Вдруг пошел дождь, что не было неожиданностью в этих местах, и Катон возвратился в генеральскую резиденцию, где теперь находились только Статилл и Афенодор Кордилион. Два человека, которых он всегда был рад видеть.
Статилл и Афенодор Кордилион были парой его домашних философов так много лет, что никто и вспомнить не мог. Он кормил их и платил им за то, что они составляли ему компанию. Только настоящий стоик мог вынести гостеприимство Катона дольше одного-двух дней, ибо этот правнук бессмертного Катона Цензора гордился простотой своих вкусов. Окружающие стали называть его скрягой, но это нисколько не расстраивало Катона. Он был невосприимчив как к критике, так и к хорошему мнению других о нем. Но не меньше, чем к стоицизму, Катон был привержен к вину. Хотя вино, которое он распивал со своими философами, было дешевым и очень невкусным, зато запас его был бездонным. Катон без тени смущения заявлял, что если раб, стоящий меньше пяти тысяч сестерциев, делает столько же, сколько невольник, стоящий в пятьдесят раз дороже, то зачем переплачивать? А еще он не терпел в доме женщин.
Поскольку все римляне, даже совсем неимущие, любили удобства, странная приверженность к аскетизму выделяла Катона из общего ряда. Многие им даже восхищались. Это качество вместе с его поразительной целеустремленностью и неподкупностью возвысило его до статуса героя. Каким бы неприятным ни было порученное ему дело, он вкладывал в него всю душу. Его грубый, немелодичный голос, его блестящая способность устраивать обструкции на Форуме и в сенате, его слепое стремление скинуть Цезаря с пьедестала — все это дополняло образ несгибаемого борца. Ничто не могло запугать Катона, никто не мог урезонить его.

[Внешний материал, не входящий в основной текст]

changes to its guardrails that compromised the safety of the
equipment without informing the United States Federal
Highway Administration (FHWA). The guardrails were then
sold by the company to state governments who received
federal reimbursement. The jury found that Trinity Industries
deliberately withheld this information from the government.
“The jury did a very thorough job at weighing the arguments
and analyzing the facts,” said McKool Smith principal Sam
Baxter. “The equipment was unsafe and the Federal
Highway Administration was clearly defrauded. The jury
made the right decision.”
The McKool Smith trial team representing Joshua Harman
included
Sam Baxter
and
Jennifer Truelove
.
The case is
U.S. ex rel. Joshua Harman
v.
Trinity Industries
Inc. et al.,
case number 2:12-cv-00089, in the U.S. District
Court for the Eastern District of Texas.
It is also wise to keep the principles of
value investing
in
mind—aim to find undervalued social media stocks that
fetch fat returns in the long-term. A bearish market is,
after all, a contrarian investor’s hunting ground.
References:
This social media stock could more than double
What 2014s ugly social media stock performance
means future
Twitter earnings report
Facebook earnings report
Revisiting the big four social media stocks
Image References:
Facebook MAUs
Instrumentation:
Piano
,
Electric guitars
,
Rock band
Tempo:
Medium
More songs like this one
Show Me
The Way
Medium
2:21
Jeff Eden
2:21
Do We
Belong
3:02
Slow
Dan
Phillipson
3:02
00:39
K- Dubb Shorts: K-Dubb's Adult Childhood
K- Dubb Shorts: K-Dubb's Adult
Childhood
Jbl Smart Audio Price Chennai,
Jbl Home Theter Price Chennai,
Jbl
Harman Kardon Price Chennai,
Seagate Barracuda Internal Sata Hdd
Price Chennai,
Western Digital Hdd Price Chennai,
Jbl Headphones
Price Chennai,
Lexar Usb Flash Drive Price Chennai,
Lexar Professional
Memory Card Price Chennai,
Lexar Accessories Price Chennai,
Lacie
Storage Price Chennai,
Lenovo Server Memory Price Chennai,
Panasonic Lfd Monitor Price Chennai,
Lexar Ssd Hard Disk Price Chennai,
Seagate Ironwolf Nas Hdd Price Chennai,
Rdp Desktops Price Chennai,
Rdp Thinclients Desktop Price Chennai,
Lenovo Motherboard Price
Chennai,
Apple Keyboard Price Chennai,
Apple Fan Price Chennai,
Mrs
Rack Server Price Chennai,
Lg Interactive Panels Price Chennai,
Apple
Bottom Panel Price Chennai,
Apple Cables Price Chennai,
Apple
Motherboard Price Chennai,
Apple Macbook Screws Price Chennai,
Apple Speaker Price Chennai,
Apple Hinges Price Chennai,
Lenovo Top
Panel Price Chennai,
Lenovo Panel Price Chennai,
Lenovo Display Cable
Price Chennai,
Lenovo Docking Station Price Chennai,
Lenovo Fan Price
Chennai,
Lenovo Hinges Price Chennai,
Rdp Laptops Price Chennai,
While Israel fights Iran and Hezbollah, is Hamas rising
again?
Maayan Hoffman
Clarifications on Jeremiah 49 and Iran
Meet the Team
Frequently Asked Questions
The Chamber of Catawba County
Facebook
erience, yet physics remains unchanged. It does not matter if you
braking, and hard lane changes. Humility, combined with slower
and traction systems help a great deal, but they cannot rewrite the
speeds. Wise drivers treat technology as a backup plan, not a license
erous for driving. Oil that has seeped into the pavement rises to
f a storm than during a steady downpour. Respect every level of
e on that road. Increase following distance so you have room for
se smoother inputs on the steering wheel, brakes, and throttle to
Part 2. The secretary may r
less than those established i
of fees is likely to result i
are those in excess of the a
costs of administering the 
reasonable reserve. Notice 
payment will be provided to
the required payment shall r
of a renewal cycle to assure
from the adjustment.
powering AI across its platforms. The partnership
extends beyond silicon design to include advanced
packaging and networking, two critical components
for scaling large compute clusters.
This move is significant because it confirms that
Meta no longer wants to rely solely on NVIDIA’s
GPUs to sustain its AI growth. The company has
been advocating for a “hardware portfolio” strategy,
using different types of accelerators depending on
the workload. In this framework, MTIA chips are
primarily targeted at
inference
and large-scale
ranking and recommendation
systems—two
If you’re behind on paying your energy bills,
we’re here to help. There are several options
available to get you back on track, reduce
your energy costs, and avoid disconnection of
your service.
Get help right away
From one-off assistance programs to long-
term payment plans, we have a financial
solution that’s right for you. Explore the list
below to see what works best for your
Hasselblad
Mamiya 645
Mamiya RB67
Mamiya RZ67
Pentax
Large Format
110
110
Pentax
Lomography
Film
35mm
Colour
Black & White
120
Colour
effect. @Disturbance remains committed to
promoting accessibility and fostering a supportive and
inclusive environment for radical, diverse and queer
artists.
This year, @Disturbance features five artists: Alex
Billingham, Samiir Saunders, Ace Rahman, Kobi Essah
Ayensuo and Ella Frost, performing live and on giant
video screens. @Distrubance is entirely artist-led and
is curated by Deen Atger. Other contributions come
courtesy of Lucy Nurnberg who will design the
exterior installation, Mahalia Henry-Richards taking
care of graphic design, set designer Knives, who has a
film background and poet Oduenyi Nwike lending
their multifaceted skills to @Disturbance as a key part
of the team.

Статилл и Афенодор Кордилион и не думали его урезонивать. Немногие любили Катона, а вот они любили.
— Тит Лабиен остановился здесь? — спросил Катон, направляясь к столу с вином и наливая себе целую чашу, в которую даже и не подумал долить воды.
— Нет, — ответил Статилл, чуть улыбнувшись. — Он поселился там, где раньше жил Лентул Крус, и выпросил амфору лучшего фалернского вина у квартирмейстера, чтобы утопить свое горе.
— Пусть ему будет хорошо везде, только бы не у нас, — сказал Катон, ожидая, когда слуга снимет с него кожаные доспехи. Потом сел со вздохом. — Думаю, новость о нашем поражении уже распространилась?
— Повсюду, — ответил Афенодор Кордилион. В его старческих ревматических глазах стояли слезы. — О, Марк Катон, как мы будем жить в новом мире, которым будет править тиран?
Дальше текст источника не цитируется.